Rotary global grant scholar connecting medicine with technology


Sven Jungmann

Illustration by Monica Garwood

After working at a hospital in South Africa during medical school, German-born Sven Jungmann realized he wanted to make an impact on a larger scale, specifically through connecting medicine and technology. Rotary has helped him on his way, first through eight weeks working with a Rotary-sponsored nongovernmental organization in Kenya, then with a Rotary global grant scholarship to pursue a master’s degree in public policy at the University of Oxford. Jungmann now works full time as a doctor in Berlin and is part of several projects dealing with the intersection of medicine and computer innovation. He was recently named one of Germany’s 100 smartest innovators of 2017 by Handelsblatt, a leading German business publication, for his work in health care digitization.

Q: What made you interested in the intersection of health care and digital innovation?

A: I went to South Africa [to get clinical experience], and I really liked it, because it was people who had been shot at, stabbed, burned or something, but if you did your job well, a lot of people could actually walk out again within a few days. The impact was so palpable. But then after a while it just felt like fighting the Hydra. I didn’t want to just be a doctor who takes care of problems that should never be there in the first place.

Q: What did you do at Oxford?

A: I was in Oxford for 10 or 11 months, and then I had to do a two-month policy project, which meant finding a place to apply all I’d learned and have some coaching. I joined the European Commission, and I met the head of the e-health unit. I told him, ‘Digitization in health care in Europe is not working, because the people who come up with these ideas don’t engage with the people who are supposed to use them like the doctors, nurses, and patients.’ He thought I’d be an ideal candidate to work on ways to improve that front-end user engagement, because I was a doctor and I knew something about public policy.

Q: What projects are you involved in right now?

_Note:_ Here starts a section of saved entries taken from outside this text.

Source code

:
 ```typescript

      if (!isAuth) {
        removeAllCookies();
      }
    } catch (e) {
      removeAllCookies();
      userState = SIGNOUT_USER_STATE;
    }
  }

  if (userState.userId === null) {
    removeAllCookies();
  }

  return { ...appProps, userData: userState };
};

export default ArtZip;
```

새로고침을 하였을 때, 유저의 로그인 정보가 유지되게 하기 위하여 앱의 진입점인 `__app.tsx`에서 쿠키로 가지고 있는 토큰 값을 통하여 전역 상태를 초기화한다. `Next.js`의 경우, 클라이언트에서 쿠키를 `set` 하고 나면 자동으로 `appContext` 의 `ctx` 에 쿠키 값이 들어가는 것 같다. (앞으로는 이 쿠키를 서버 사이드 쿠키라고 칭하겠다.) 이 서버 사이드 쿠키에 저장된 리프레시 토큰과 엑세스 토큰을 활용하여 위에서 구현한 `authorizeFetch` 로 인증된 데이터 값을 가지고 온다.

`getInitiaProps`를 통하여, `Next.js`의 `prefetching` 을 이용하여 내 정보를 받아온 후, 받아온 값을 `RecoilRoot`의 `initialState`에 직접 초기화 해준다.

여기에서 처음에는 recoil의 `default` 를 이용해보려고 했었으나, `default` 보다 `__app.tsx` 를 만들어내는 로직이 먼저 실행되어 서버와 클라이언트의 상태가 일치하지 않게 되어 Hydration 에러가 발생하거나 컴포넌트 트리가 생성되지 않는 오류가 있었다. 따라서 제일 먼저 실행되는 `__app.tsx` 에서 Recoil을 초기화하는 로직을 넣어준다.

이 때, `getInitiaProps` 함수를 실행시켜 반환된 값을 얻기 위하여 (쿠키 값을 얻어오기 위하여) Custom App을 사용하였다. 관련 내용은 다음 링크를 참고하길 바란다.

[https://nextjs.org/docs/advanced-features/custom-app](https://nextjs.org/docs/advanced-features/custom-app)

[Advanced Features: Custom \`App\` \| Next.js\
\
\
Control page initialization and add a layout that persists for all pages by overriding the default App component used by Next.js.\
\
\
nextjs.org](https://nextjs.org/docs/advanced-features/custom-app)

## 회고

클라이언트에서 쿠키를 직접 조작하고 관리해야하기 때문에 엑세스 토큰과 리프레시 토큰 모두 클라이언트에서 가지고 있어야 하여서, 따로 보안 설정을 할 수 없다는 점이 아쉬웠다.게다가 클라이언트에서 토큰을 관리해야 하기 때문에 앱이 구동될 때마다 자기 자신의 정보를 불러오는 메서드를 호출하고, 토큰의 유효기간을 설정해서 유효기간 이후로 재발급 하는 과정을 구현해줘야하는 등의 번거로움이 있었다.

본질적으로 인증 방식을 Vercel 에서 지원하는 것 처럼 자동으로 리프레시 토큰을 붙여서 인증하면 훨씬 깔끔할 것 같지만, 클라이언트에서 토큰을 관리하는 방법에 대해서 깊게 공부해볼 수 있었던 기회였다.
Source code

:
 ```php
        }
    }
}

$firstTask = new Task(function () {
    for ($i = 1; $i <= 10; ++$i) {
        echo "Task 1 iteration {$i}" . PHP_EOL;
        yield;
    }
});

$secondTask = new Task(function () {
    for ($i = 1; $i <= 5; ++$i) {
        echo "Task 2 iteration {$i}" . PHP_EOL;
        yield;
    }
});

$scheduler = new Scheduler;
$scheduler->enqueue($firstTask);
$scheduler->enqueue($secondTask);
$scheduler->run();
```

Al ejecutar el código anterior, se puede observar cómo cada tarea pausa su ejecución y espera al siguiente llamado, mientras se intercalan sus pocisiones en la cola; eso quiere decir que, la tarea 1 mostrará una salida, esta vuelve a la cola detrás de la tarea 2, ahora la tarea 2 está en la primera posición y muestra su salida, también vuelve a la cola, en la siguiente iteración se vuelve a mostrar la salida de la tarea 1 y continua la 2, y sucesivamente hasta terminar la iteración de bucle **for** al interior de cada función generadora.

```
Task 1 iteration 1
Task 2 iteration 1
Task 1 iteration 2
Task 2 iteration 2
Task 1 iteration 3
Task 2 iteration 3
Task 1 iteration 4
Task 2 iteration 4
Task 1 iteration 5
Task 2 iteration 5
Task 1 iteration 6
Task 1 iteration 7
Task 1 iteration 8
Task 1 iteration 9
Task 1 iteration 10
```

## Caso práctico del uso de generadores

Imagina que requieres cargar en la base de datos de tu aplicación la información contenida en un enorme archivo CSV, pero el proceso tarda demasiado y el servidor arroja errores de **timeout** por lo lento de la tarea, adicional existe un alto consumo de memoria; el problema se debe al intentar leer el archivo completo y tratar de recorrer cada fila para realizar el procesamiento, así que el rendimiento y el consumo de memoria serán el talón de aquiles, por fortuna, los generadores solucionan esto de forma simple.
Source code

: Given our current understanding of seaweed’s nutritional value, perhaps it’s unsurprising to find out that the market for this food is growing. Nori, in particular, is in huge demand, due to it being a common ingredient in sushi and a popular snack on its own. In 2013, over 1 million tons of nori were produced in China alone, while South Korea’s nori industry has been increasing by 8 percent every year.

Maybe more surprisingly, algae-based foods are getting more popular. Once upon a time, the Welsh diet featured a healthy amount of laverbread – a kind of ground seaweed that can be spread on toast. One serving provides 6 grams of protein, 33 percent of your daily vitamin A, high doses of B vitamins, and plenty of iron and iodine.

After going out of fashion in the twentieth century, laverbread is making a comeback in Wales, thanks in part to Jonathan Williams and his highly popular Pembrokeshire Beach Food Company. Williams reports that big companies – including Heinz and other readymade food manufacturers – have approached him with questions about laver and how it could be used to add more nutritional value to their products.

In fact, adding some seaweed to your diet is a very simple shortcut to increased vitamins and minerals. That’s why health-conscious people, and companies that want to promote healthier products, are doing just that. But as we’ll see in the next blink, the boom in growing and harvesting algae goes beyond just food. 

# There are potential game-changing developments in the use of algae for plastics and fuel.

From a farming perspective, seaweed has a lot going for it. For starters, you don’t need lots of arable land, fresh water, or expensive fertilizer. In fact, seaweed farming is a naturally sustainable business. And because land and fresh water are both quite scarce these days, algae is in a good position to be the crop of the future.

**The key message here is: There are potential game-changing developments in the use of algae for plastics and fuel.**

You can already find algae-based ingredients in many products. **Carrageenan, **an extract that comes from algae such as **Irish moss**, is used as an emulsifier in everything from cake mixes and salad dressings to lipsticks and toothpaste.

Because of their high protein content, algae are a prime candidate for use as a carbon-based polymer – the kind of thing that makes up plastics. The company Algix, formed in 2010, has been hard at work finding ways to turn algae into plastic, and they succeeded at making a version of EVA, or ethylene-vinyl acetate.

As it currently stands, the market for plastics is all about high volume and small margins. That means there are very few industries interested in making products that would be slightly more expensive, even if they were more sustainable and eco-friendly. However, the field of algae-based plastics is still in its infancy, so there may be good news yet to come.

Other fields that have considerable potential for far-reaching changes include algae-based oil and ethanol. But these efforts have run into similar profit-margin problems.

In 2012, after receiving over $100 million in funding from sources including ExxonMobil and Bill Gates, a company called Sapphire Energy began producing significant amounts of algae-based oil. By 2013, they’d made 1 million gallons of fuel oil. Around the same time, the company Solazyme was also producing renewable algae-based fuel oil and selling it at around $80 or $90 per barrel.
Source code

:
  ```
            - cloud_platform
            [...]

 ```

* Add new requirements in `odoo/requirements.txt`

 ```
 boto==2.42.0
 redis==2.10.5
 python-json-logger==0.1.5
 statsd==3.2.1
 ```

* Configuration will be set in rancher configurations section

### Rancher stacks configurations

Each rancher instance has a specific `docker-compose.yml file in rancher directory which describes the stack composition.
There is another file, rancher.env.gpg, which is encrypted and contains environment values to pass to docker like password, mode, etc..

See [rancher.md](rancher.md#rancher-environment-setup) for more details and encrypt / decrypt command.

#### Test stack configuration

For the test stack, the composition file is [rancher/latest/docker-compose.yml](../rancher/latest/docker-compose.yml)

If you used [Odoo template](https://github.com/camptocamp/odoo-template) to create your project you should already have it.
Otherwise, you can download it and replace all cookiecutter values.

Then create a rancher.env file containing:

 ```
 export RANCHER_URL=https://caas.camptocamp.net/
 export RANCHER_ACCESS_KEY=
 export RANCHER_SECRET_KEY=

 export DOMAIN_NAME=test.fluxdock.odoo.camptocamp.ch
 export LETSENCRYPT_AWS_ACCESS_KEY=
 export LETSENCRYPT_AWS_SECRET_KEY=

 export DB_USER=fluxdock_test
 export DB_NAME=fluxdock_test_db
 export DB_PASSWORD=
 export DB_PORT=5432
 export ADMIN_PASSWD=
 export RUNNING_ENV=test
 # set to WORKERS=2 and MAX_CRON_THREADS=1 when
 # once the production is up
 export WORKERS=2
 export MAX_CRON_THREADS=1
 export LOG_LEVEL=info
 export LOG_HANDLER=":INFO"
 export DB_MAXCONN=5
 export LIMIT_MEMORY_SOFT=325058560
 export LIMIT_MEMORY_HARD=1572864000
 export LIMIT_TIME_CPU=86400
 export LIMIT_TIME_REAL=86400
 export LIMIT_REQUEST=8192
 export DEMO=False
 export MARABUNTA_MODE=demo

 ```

A: My job is mostly working clinically as a medical doctor, but on the side I’ve been doing a lot of things that have to do with digital innovation in health care. Last year I worked on a larger publication on the chances and risks of mobile health applications. I co-authored a chapter on the political aspects of that. Currently my hospital is part of an effort to digitize the entire hospital chain, which is not easy in Germany, because of very strict legal barriers.

Q: How does your worldview align with Rotary’s ideas?

A: Just looking at the six areas of focus, I thought, ‘That’s a match.’ Some of the projects I’ve worked on have really been a part of promoting peace and multicultural understanding. But I think what I really learned about Rotary’s goals, which just transpires through everything they do, is that they show people they believe in them. The Rotary scholarship carries a strong weight. It’s kind of an endorsement by an organization that’s really oriented toward doing good for society. People started to listen differently. I had some controversial ideas that doctors should also engage more in societal issues. Some doctors don’t want that because it’s uncomfortable, but if you have Rotary behind you, then they listen differently.